WastAway Combustible Materials Separator


IMG 0773
Team Members

 Joshua Blair, Mark Straussberger, Robby Brown, Andrew Redmon, Lance Bailey, Ethan Livingston


Project Overview

 The task assigned to this team is to design and construct a small-scale prototype process that will effectively separate combustible and noncombustible materials. The combustible materials will then be sent back through a previous process for further refinement while the noncombustible materials will be recycled separately.

 

 

 

OSB Drilling


IMG 0816
Team Members

 Tim Avello, Alex Bagoli, Chance Holt, Zach Medina, Jie Tang, John Till


Project Overview

 WestCrete is a young company with a new and innovative idea for residential construction. They currently are developing a method to build houses out of concrete. The average house is 2,500 square foot and will cost approximately $250,000 to $375,000. Oriented strand board (OSB) is used in the siding of the house. The typical OSB used in constructing a house is .5” or .042’ thick. This means that a house uses 378 cubic feet of OSB. The object of this project is to efficiently drill holes in the OSB boards. The design and construction of an automated machine to drill precise dimensioned holes would cut down on man power and time spent on each OSB board, which is currently being drilled by hand.
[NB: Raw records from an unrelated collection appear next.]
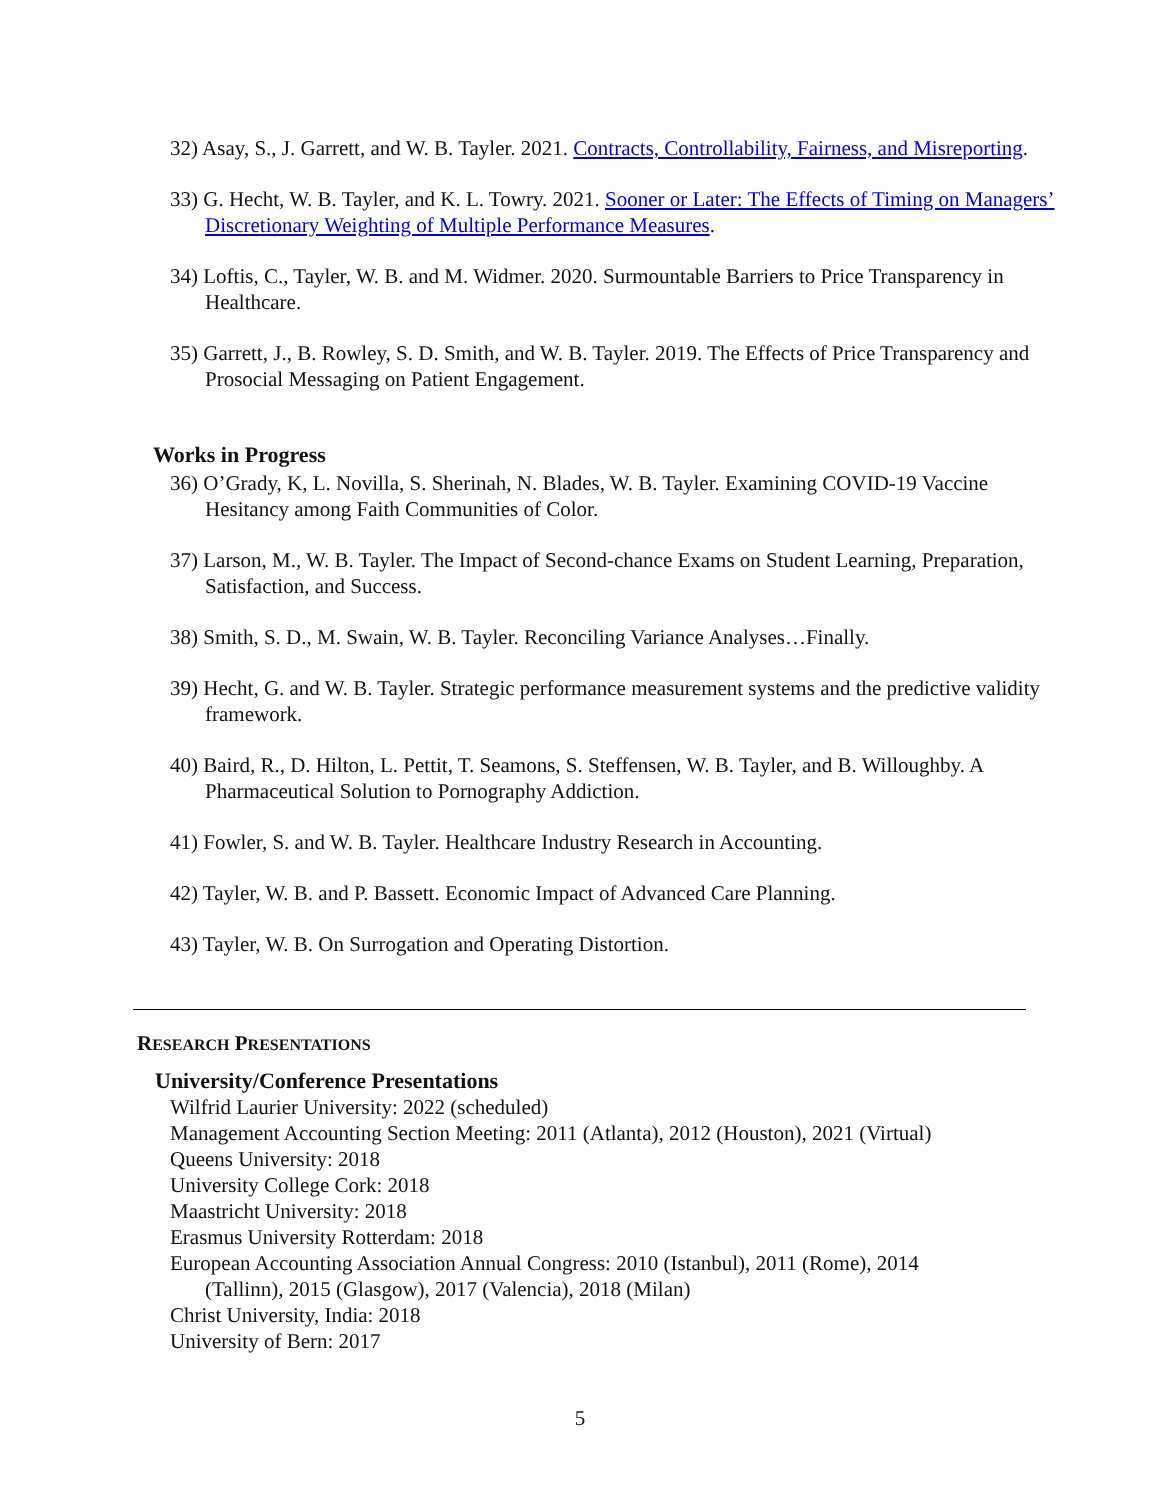32) Asay, S., J. Garrett, and W. B. Tayler. 2021. Contracts, Controllability, Fairness, and Misreporting.
33) G. Hecht, W. B. Tayler, and K. L. Towry. 2021. Sooner or Later: The Effects of Timing on Managers’ Discretionary Weighting of Multiple Performance Measures.
34) Loftis, C., Tayler, W. B. and M. Widmer. 2020. Surmountable Barriers to Price Transparency in Healthcare.
35) Garrett, J., B. Rowley, S. D. Smith, and W. B. Tayler. 2019. The Effects of Price Transparency and Prosocial Messaging on Patient Engagement.
Works in Progress
36) O’Grady, K, L. Novilla, S. Sherinah, N. Blades, W. B. Tayler. Examining COVID-19 Vaccine Hesitancy among Faith Communities of Color.
37) Larson, M., W. B. Tayler. The Impact of Second-chance Exams on Student Learning, Preparation, Satisfaction, and Success.
38) Smith, S. D., M. Swain, W. B. Tayler. Reconciling Variance Analyses…Finally.
39) Hecht, G. and W. B. Tayler. Strategic performance measurement systems and the predictive validity framework.
40) Baird, R., D. Hilton, L. Pettit, T. Seamons, S. Steffensen, W. B. Tayler, and B. Willoughby. A Pharmaceutical Solution to Pornography Addiction.
41) Fowler, S. and W. B. Tayler. Healthcare Industry Research in Accounting.
42) Tayler, W. B. and P. Bassett. Economic Impact of Advanced Care Planning.
43) Tayler, W. B. On Surrogation and Operating Distortion.
RESEARCH PRESENTATIONS
University/Conference Presentations
Wilfrid Laurier University: 2022 (scheduled)
Management Accounting Section Meeting: 2011 (Atlanta), 2012 (Houston), 2021 (Virtual)
Queens University: 2018
University College Cork: 2018
Maastricht University: 2018
Erasmus University Rotterdam: 2018
European Accounting Association Annual Congress: 2010 (Istanbul), 2011 (Rome), 2014 (Tallinn), 2015 (Glasgow), 2017 (Valencia), 2018 (Milan)
Christ University, India: 2018
University of Bern: 2017
5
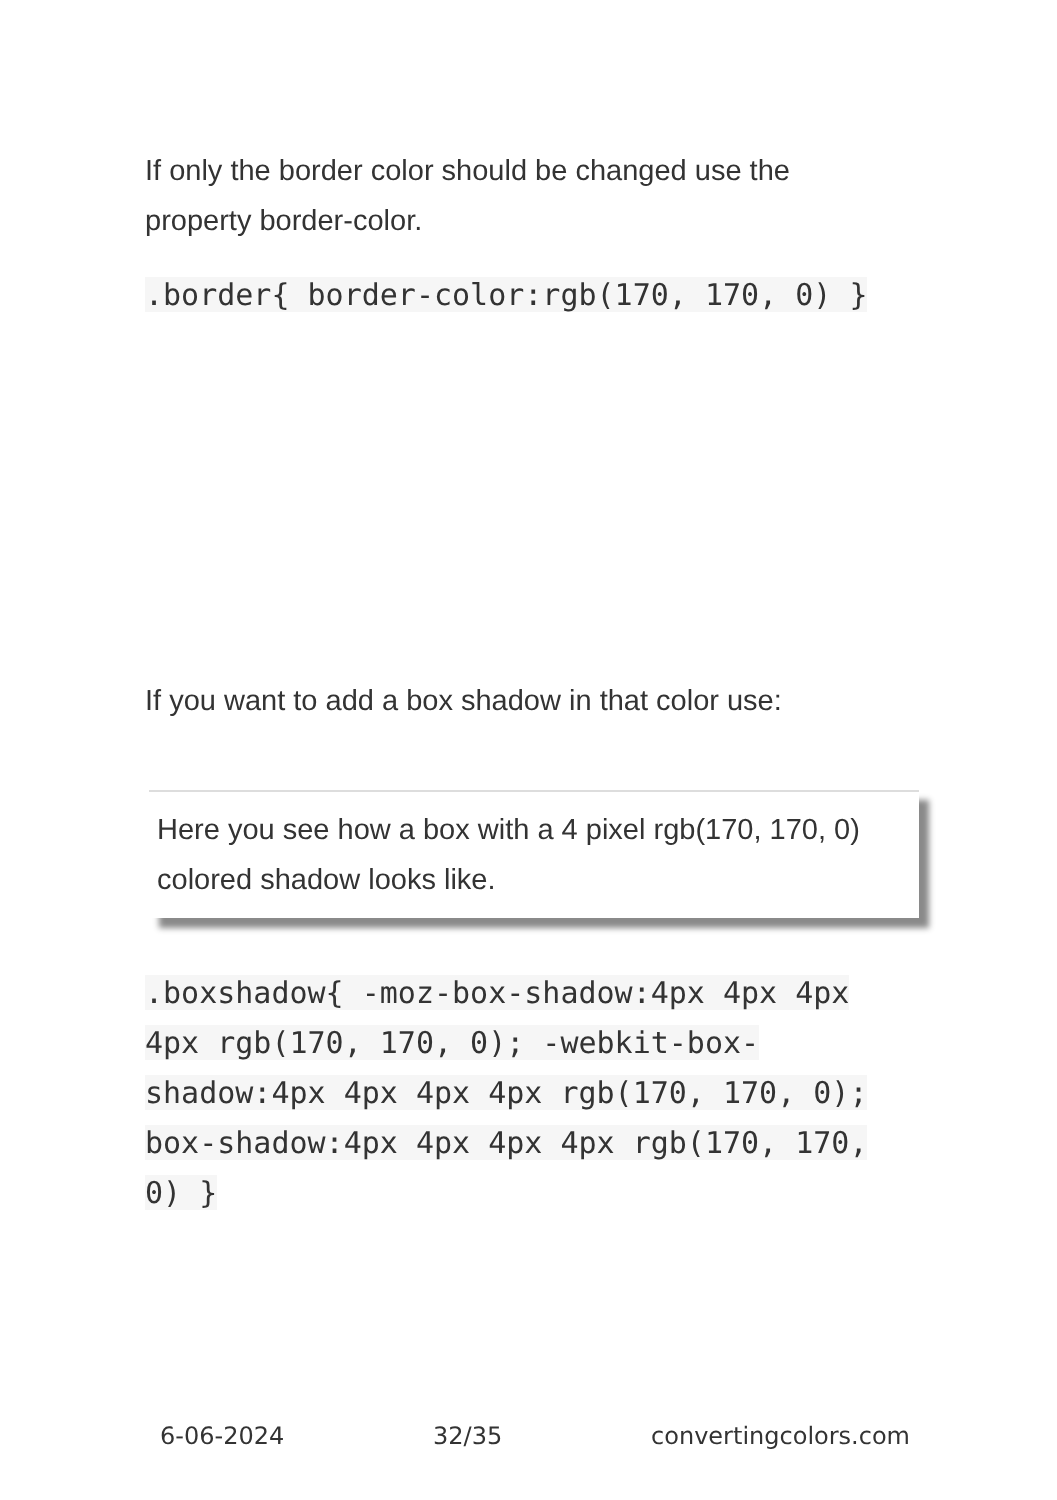If only the border color should be changed use the property border-color.
.border{ border-color:rgb(170, 170, 0) }
If you want to add a box shadow in that color use:
Here you see how a box with a 4 pixel rgb(170, 170, 0) colored shadow looks like.
.boxshadow{ -moz-box-shadow:4px 4px 4px 4px rgb(170, 170, 0); -webkit-box-shadow:4px 4px 4px 4px rgb(170, 170, 0); box-shadow:4px 4px 4px 4px rgb(170, 170, 0) }
6-06-2024 32/35 convertingcolors.com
The design will utilize drills that will automatically drop and rise to cut the desired holes simultaneously with the correct spacing between holes. Once the drills are raised a worker will move the OSB a desired amount to achieve the required offset between holes, and drill a new set. This process will significantly cut down time spent per board which will save WestCrete a considerable amount of money.

 

 

 

Hot-Wire Machine for WestCrete


IMG 0812
Team Members

 Thomas Burks, Steven Childers,Nick East, William McMillen, Andrew C Nix and Jo Thompson


Project Overview

 WestCrete, an innovative construction company, specializing in building tornado proof structures, is currently using two separate processes to cut the foam they use in fabricating wall and roof panels. They desire this cut to be made in one process. The proposed method for modifying the foam is a hot-wire cutting assembly, which will precisely cut and cauterize the foam. In order to obtain the desired mitered and gable angles in the foam, an adjustable hot-wire attached to a rigid table must be designed. With this design WestCrete will have an assembly that precisely cuts the two angles simultaneously, therefore more efficiently. The amount of labor WestCrete currently uses to make these cuts will be reduced in half by this design. The design proposed will accomplish all goals and restraints given by WestCrete.